Loftus published her proposal on behavior therapy in 1998.The purpose was to exploit power of imagination that are self fulfilling. Loftus began carrying out investigations on whether memories that are false could affect behavior. The behavior had to be measurable, simple, and which could be tested in the lab. Loftus and her colleagues experimented first with hard boiled eggs and pickles and they asked their subjects indicate their fob preferences in the questionnaire. A week after, the issued out reports that were computer generated telling the subjects that they had fallen sick in childhood because of eating those particular foods. A quarter of the subjects believed that incident after they read the reports. After Loftus saw the results, she thought if false memory could help people eat a diet that is healthier. She experimented with chips, chocolate and ice cream of strawberry. Potato chips failed but the ice cream worked. The experiment on fattening food was the study that was more celebrated which proved that false memories about foods that are fattening have consequences that are healthy. (Saletan, 2010).

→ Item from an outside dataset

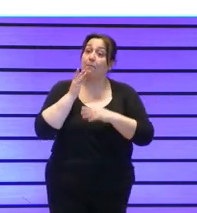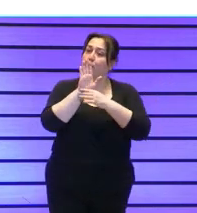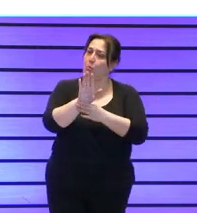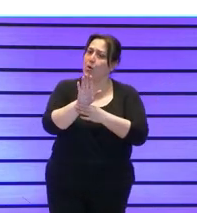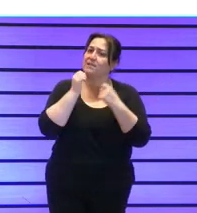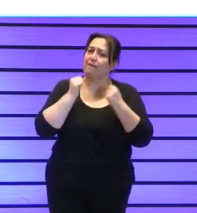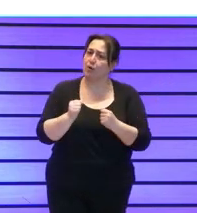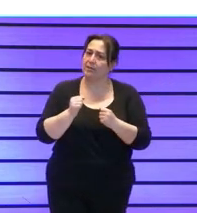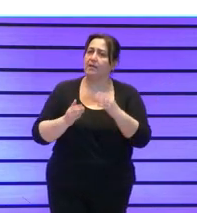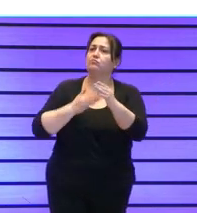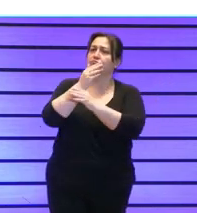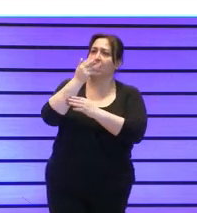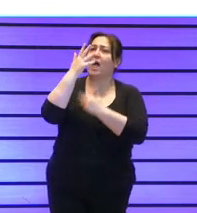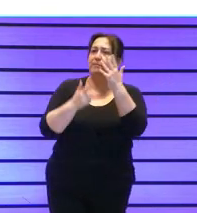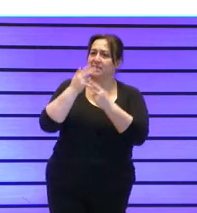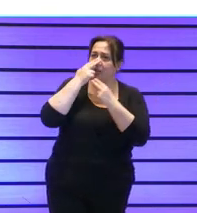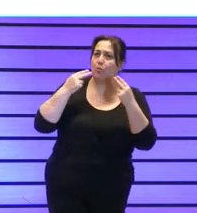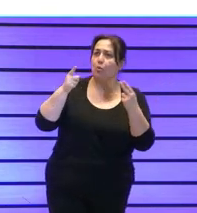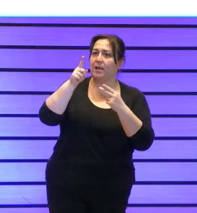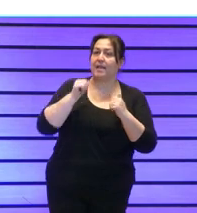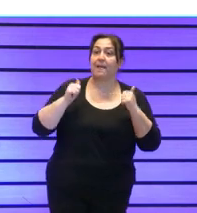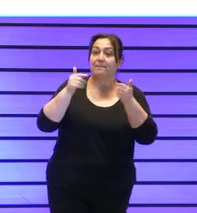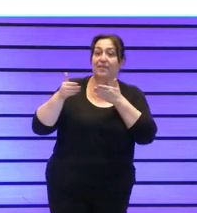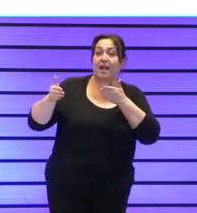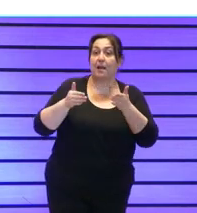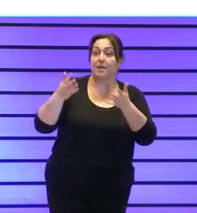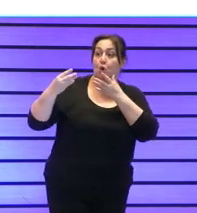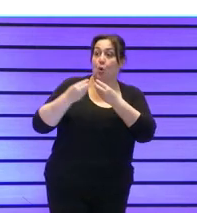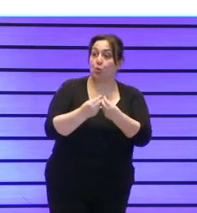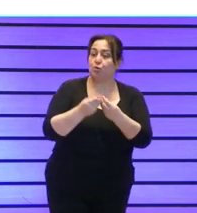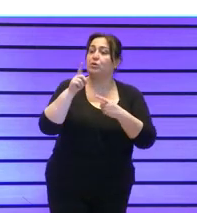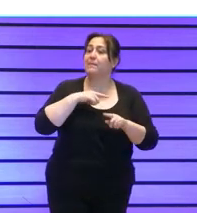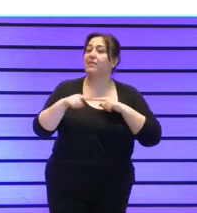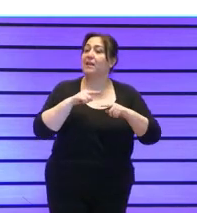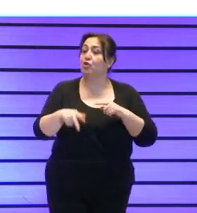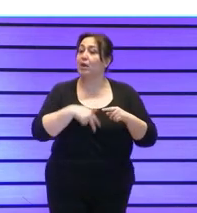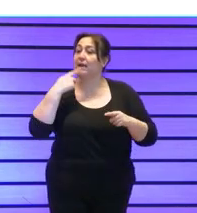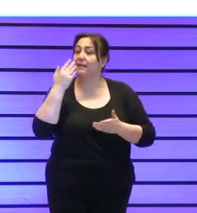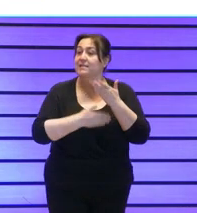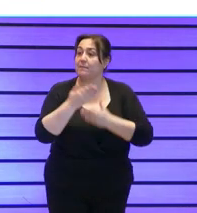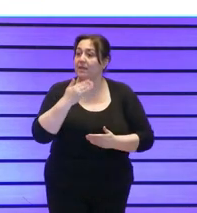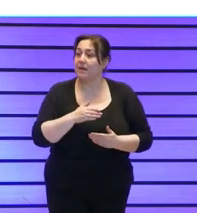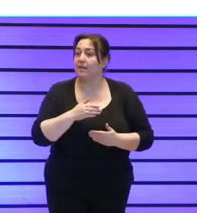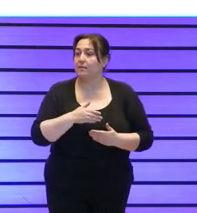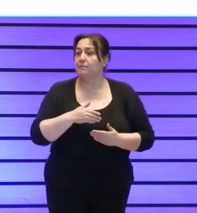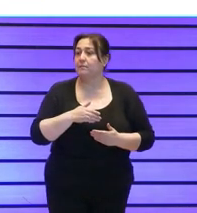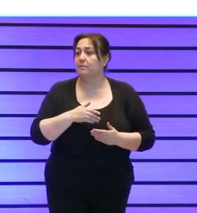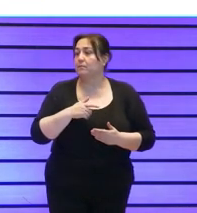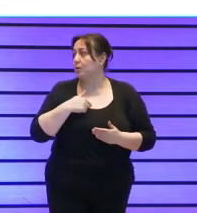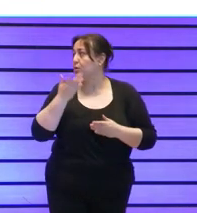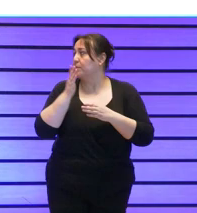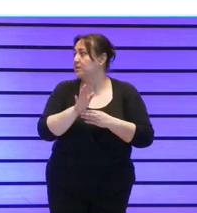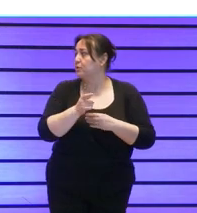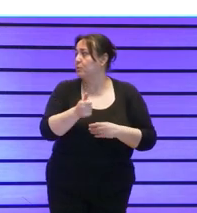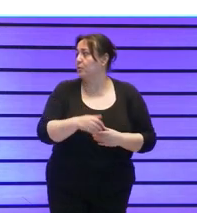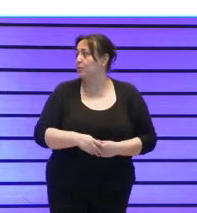presentamos a la administración y comenzó un camino conjunto que ayer también el director general de discapacidad bueno os lo presento un poco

Memories seemed innocuous when Loftus began to test therapeutic memories by planting false memories. They were about foods and not about politics and families. When she testified against sexual amuse recovered memories, such memories might be false was her concern. Memories of abuse hurt the women who remembered them regardless of their falsehood or truth. Her objection grew on recovered memories and she argued that even if some memories were true, they could still cause harm. Science was developing ways of killing such memories by the end of 1990s. Patients were made to recall incidents that were traumatic and then administration of drugs could be done to prevent the memories from consolidating. It is indicated by studies that in 2003 and 2003, a drug, propranolol, could be used to reduce the disorder of post-traumatic stress. Loftus understood the effects of propranolol, the main one was to dampen the content of emotion of memories that are traumatic but it also dampened content that is factual. There was no way to differentiate altered memories from original memories. Loftus and her colleagues made a conclusion that it is impossible to reliably tell if a particular memory is false or true with no independent corroboration. (Saletan 2010).
References
Saletan, W. (2010): The ministry of truth: a mass experiment in altering political memories- slate group.
Saletan W. (2010): Removable truths: A memory expert’s indestructible past– slate group
Saletan W. (2010): Leading the witness: Contaminated memories and criminal injustice– slate group.
Saletan W. (2010): The recipe: A cookbook for memories of sexual abuse– slate group
Saletan W. (2010): Truth or consequences: Exploiting psychology in law and advertising– slate group.
Saletan W. (2010): The road to therapy: Finding good uses of mental manipulation– slate group.
Saletan W. (2010): Training humans: Better living through memory modification– Slate group.
Saletan, W. (2010): The future of the past: Cleansing our minds of crime and vice– Slate group.